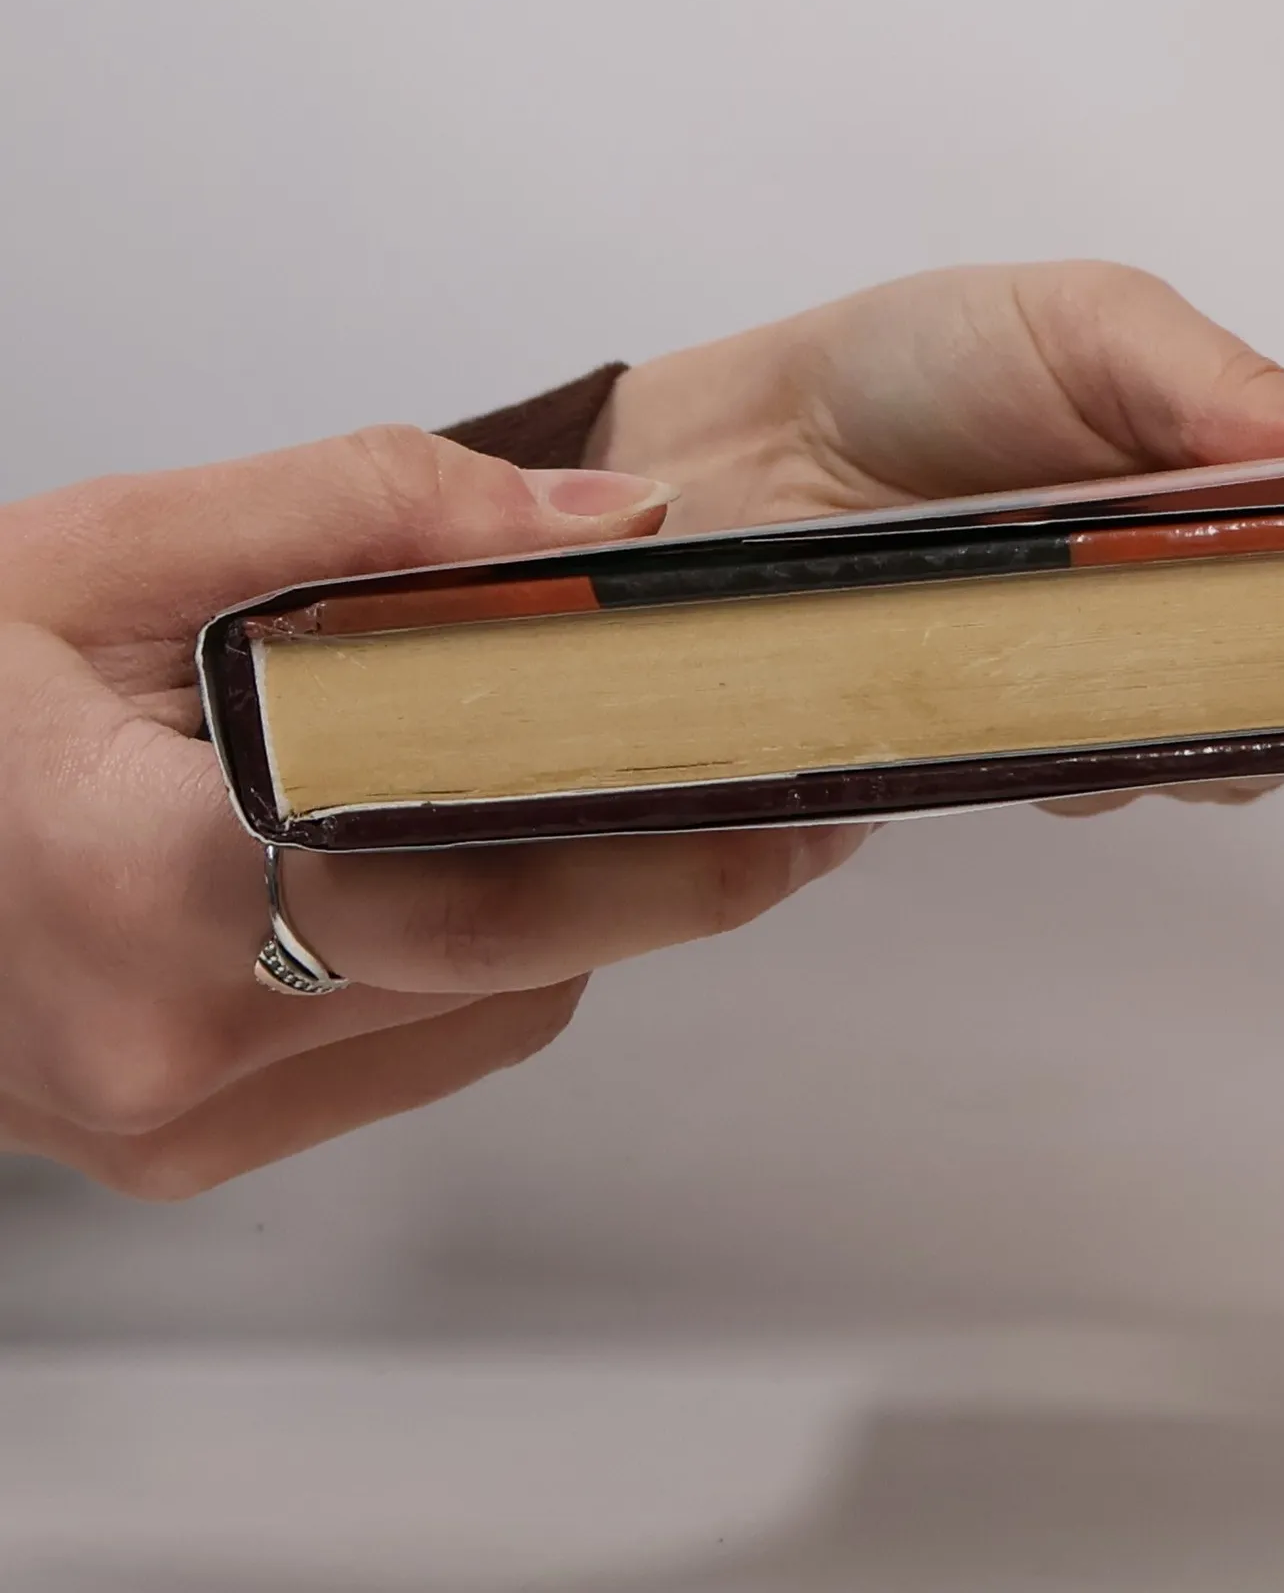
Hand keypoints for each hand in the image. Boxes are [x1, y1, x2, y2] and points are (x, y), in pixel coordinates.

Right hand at [0, 433, 864, 1196]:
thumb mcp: (106, 550)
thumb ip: (371, 508)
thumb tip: (603, 521)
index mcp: (144, 878)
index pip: (497, 869)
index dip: (682, 825)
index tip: (808, 781)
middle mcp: (172, 1041)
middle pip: (522, 959)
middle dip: (682, 876)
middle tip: (797, 801)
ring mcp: (181, 1120)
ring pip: (488, 1012)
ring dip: (572, 906)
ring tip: (612, 794)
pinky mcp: (190, 1144)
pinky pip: (417, 1051)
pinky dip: (478, 958)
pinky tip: (466, 863)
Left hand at [594, 261, 1283, 808]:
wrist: (729, 450)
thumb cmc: (913, 368)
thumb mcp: (1085, 328)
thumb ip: (1225, 391)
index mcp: (1232, 504)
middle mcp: (1182, 617)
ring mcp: (1097, 695)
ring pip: (1228, 749)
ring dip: (1251, 719)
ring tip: (1207, 661)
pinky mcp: (1001, 753)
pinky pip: (1091, 777)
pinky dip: (1112, 747)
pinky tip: (1077, 706)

◆ Your objective ◆
Your reply is to repeat, unchanged, the lines above running from the one with "middle tip: (797, 801)" up to and including the one with "ring mcp: (1097, 695)".

◆ Answer space ◆
middle tip: (797, 801)
ring mcp: (181, 1120)
ring pip: (488, 1012)
ring dip: (572, 906)
ring tip: (612, 794)
pinky mcp: (190, 1144)
pinky pip: (417, 1051)
pinky dip: (478, 958)
pinky tip: (466, 863)
Left hand at [594, 261, 1283, 808]:
wrist: (729, 450)
thumb cmc: (913, 368)
thumb mcp: (1085, 328)
thumb ip: (1225, 391)
index mcp: (1232, 504)
middle mcp: (1182, 617)
ring mcp: (1097, 695)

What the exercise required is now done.